The nature of a typical call that reaches an agent has changed. The high volume of low-engagement calls has been replaced with fewer, more involved engagements. AHT has seen its influence wane as a KPI, with a longer call resulting in a first-time resolution being the preferred outcome. The numbers back this up too, with average call durations for both sales and service engagements on the rise.
Longer calls could be both a blessing and a curse. On the one hand, a longer engagement is more likely to result in first-contact resolution, improving CSAT. Longer calls frequently present more opportunities for cross-selling and up-selling too, helping meet revenue objectives. Conversely, extended call durations mean agents are not available to answer new calls, increasing wait times for customers and negatively impacting CSAT.
Balancing process and performance
It’s obvious that contact center operators need to carefully balance operational efficiency with CSAT and ASAT if corporate and customer objectives are both to be met successfully.
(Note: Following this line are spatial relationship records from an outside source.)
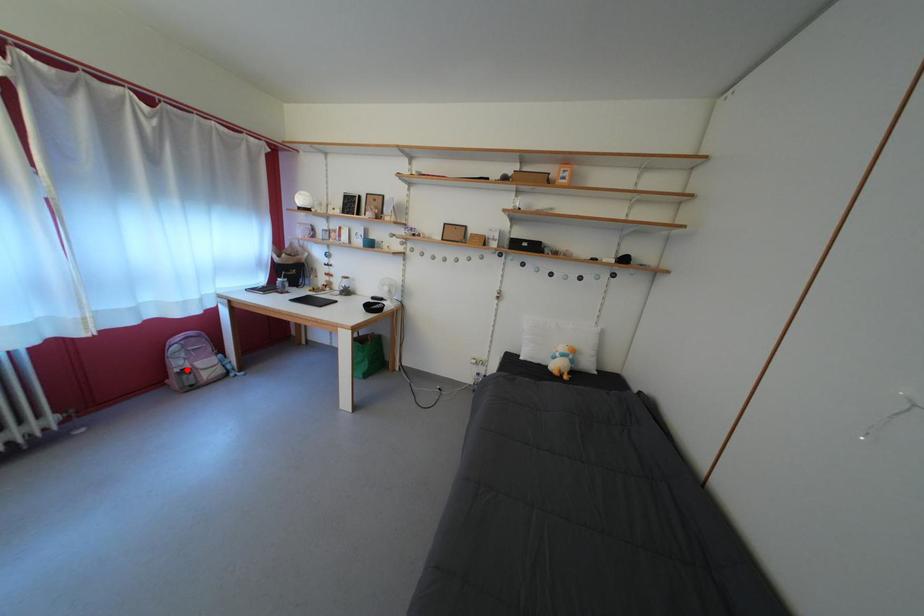
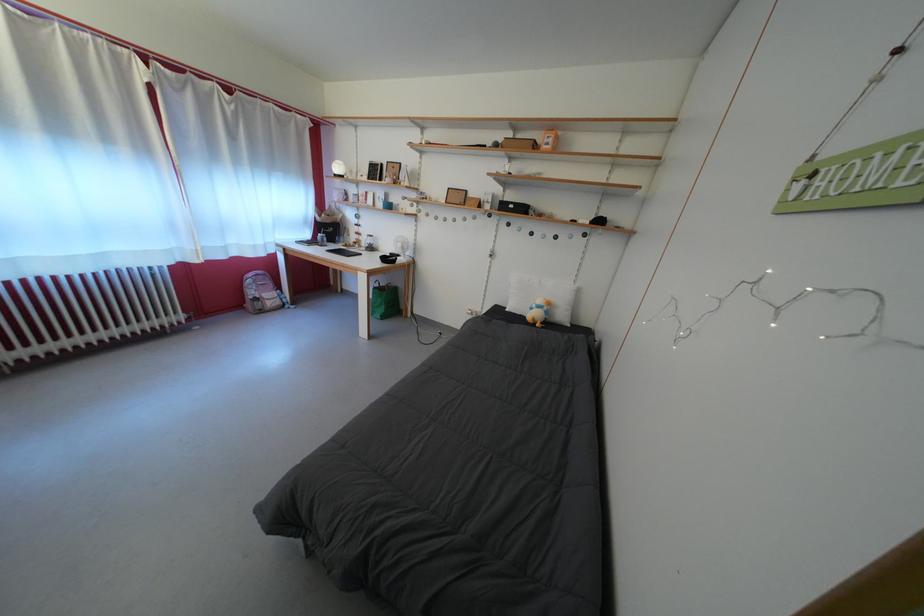
Locate, in the second image, the point that corresponds to the highlighted location in the first image.

(261, 299)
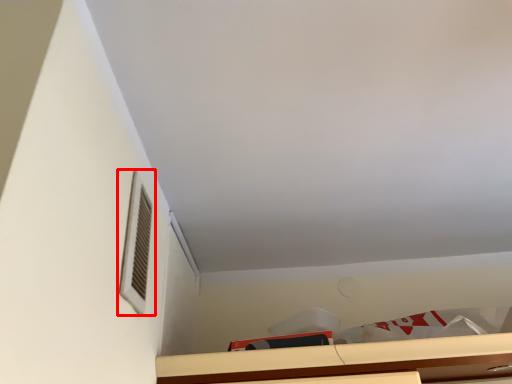
Question: From the image's perspective, what is the correct spatial relationship of window (annotated by the red box) in relation to cabinetry?

Choices:
 (A) below
 (B) above

Answer: (B)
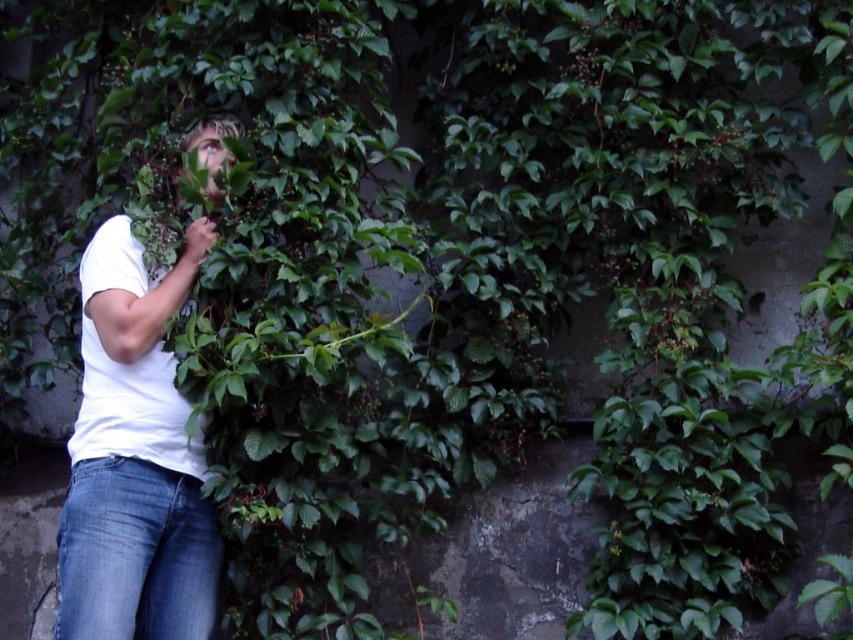
Question: In this image, where is white cotton shirt at left located relative to white matte t-shirt at left?

Choices:
 (A) above
 (B) below

Answer: (B)

Question: Among these objects, which one is nearest to the camera?

Choices:
 (A) denim jeans at lower left
 (B) white matte t-shirt at left
 (C) white cotton shirt at left

Answer: (A)

Question: Among these points, which one is farthest from the camera?

Choices:
 (A) (236, 131)
 (B) (103, 584)
 (C) (158, 390)

Answer: (A)

Question: Does denim jeans at lower left have a larger size compared to white matte t-shirt at left?

Choices:
 (A) no
 (B) yes

Answer: (B)

Question: Among these objects, which one is nearest to the camera?

Choices:
 (A) white matte t-shirt at left
 (B) white cotton shirt at left

Answer: (B)

Question: Does white cotton shirt at left have a lesser width compared to denim jeans at lower left?

Choices:
 (A) no
 (B) yes

Answer: (A)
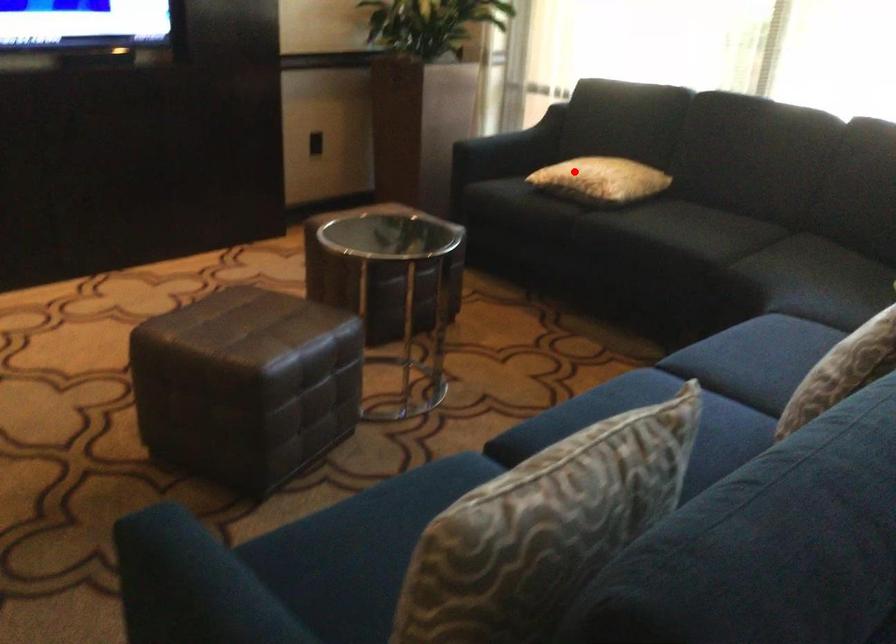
The contact center market employs huge numbers of staff globally (almost 3 million in the US alone) but is plagued by high turnover rates (30-40% on average). Leveraging technology to handle high-volume, low-effort engagements will continue to help meet process efficiency objectives and empowering agents with the right tools to deliver customer experience excellence will deliver against other KPIs. The key will lie in the application of the right technology at the right time. The adoption of AI, such as real-time sentiment analysis, will help businesses identify the point at which escalation or intervention is required, reducing friction for customers and agents alike.